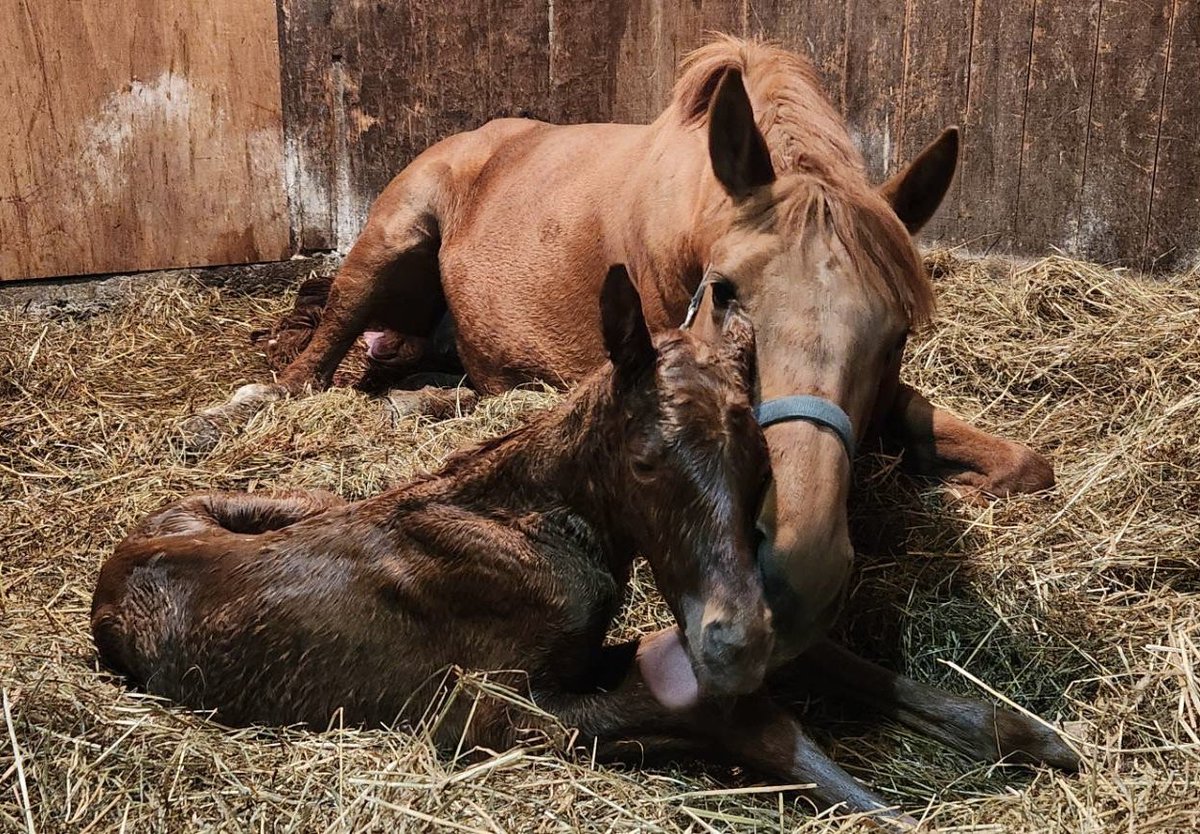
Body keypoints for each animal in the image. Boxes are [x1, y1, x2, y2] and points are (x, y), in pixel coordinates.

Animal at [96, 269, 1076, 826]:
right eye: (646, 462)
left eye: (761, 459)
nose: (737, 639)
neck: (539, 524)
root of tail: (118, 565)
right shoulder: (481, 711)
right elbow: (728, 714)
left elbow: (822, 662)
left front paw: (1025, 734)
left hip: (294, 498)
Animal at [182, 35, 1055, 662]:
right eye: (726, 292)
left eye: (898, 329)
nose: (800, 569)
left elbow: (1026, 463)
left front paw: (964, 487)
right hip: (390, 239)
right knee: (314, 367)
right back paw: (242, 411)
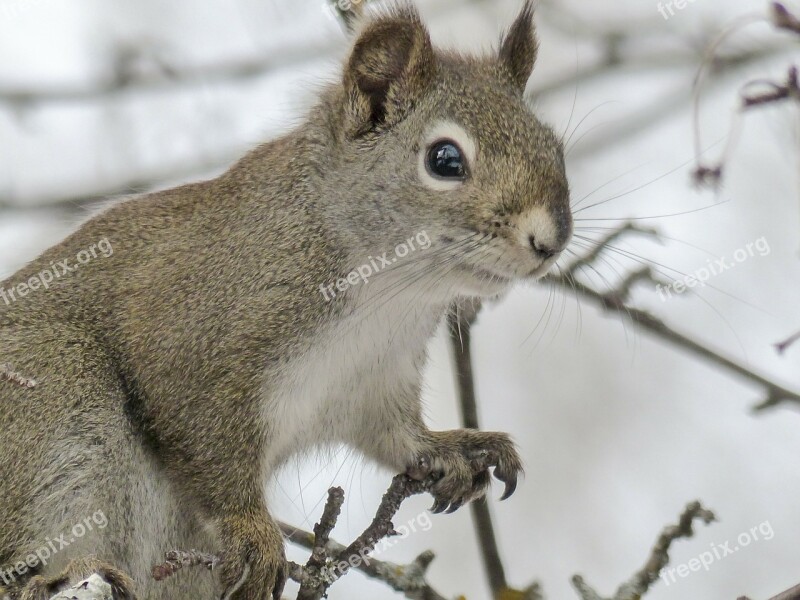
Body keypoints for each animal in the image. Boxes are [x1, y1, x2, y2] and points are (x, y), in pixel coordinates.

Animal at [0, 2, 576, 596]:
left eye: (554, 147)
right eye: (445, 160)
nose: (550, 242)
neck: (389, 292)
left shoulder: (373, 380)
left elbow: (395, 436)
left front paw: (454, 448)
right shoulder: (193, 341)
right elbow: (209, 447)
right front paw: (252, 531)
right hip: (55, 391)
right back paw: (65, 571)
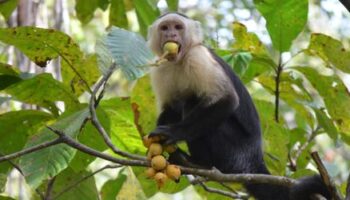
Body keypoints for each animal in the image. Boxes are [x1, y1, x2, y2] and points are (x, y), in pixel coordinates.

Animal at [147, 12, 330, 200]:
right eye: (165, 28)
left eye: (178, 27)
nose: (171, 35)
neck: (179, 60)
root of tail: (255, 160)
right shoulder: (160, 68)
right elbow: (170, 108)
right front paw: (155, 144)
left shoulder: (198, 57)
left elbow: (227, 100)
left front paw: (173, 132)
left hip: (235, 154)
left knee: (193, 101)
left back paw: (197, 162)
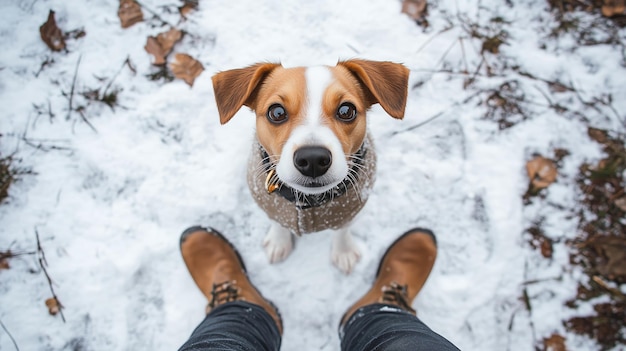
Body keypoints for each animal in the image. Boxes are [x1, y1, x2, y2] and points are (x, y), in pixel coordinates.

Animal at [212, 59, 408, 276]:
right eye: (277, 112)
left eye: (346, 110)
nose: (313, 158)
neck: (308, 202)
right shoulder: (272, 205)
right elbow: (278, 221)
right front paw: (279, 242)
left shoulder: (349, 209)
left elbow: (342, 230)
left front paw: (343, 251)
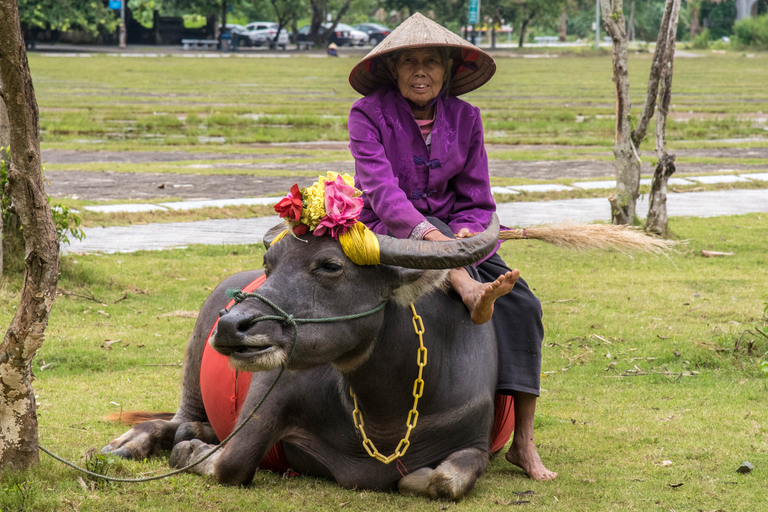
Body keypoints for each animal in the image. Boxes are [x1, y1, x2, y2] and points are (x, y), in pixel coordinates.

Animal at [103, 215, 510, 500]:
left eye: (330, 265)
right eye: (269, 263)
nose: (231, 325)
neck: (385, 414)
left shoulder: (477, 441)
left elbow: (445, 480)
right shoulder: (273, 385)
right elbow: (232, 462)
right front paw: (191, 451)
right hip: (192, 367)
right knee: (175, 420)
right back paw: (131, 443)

★ ★ ★ ★ ★

[Brief]:
In the listing above, each line with the word "front" is to be copied out.

[Final answer]:
left front paw: (1025, 734)
left front paw: (964, 487)
left front paw: (454, 448)
right front paw: (252, 531)
right front paw: (155, 144)
left front paw: (173, 132)
right front paw: (279, 242)
left front paw: (343, 251)
right front paw: (191, 451)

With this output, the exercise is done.